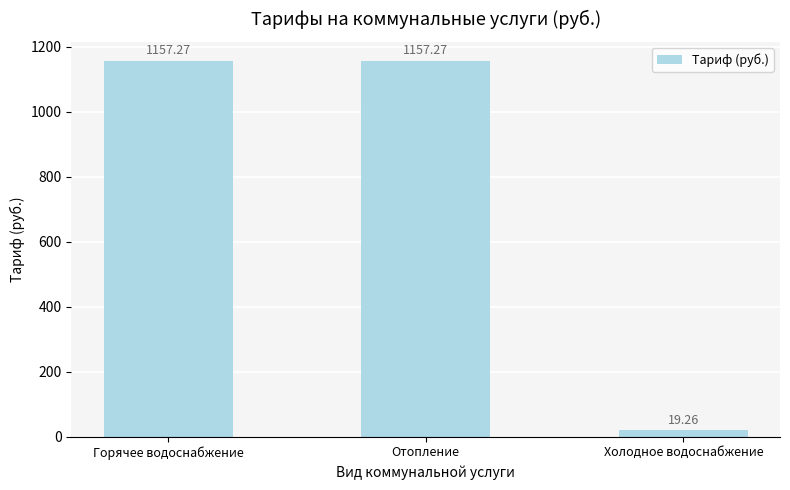

Which category has the lowest value across all series?

Холодное водоснабжение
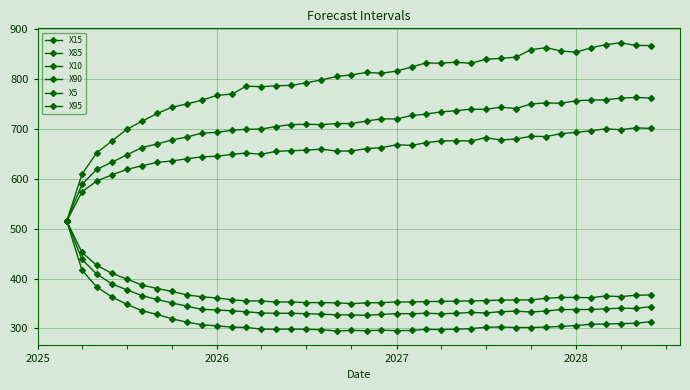

How many lines are shown in the chart?

6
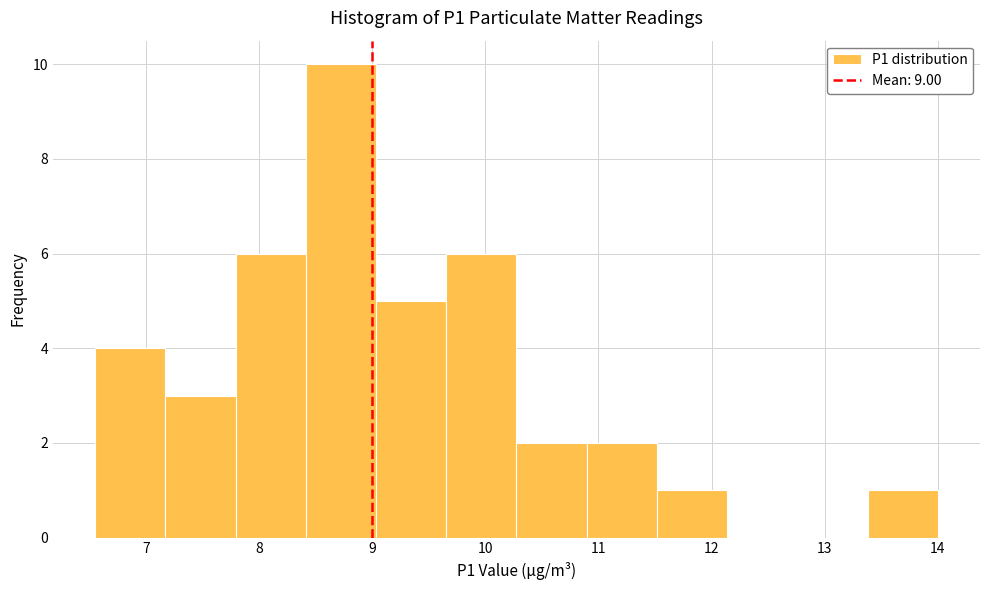

Reading left to right, transcribe this chart: for each bar, give the range it covers on the x-axis and its height. Neither the bar edges nor the heights are printed on the chart, so give them approximately, as read against the axes.

6.6 to 7.2: 4
7.2 to 7.8: 3
7.8 to 8.4: 6
8.4 to 9.0: 10
9.0 to 9.7: 5
9.7 to 10.3: 6
10.3 to 10.9: 2
10.9 to 11.5: 2
11.5 to 12.1: 1
12.1 to 12.8: 0
12.8 to 13.4: 0
13.4 to 14.0: 1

##########

→ **The problem**:
Copy out the entire listing above word for word, omitting the pictures.

→ **Response to this task**:
Which category has the lowest value across all series?

Холодное водоснабжение

How many lines are shown in the chart?

6

Reading left to right, transcribe this chart: for each bar, give the range it covers on the x-axis and its height. Neither the bar edges nor the heights are printed on the chart, so give them approximately, as read against the axes.

6.6 to 7.2: 4
7.2 to 7.8: 3
7.8 to 8.4: 6
8.4 to 9.0: 10
9.0 to 9.7: 5
9.7 to 10.3: 6
10.3 to 10.9: 2
10.9 to 11.5: 2
11.5 to 12.1: 1
12.1 to 12.8: 0
12.8 to 13.4: 0
13.4 to 14.0: 1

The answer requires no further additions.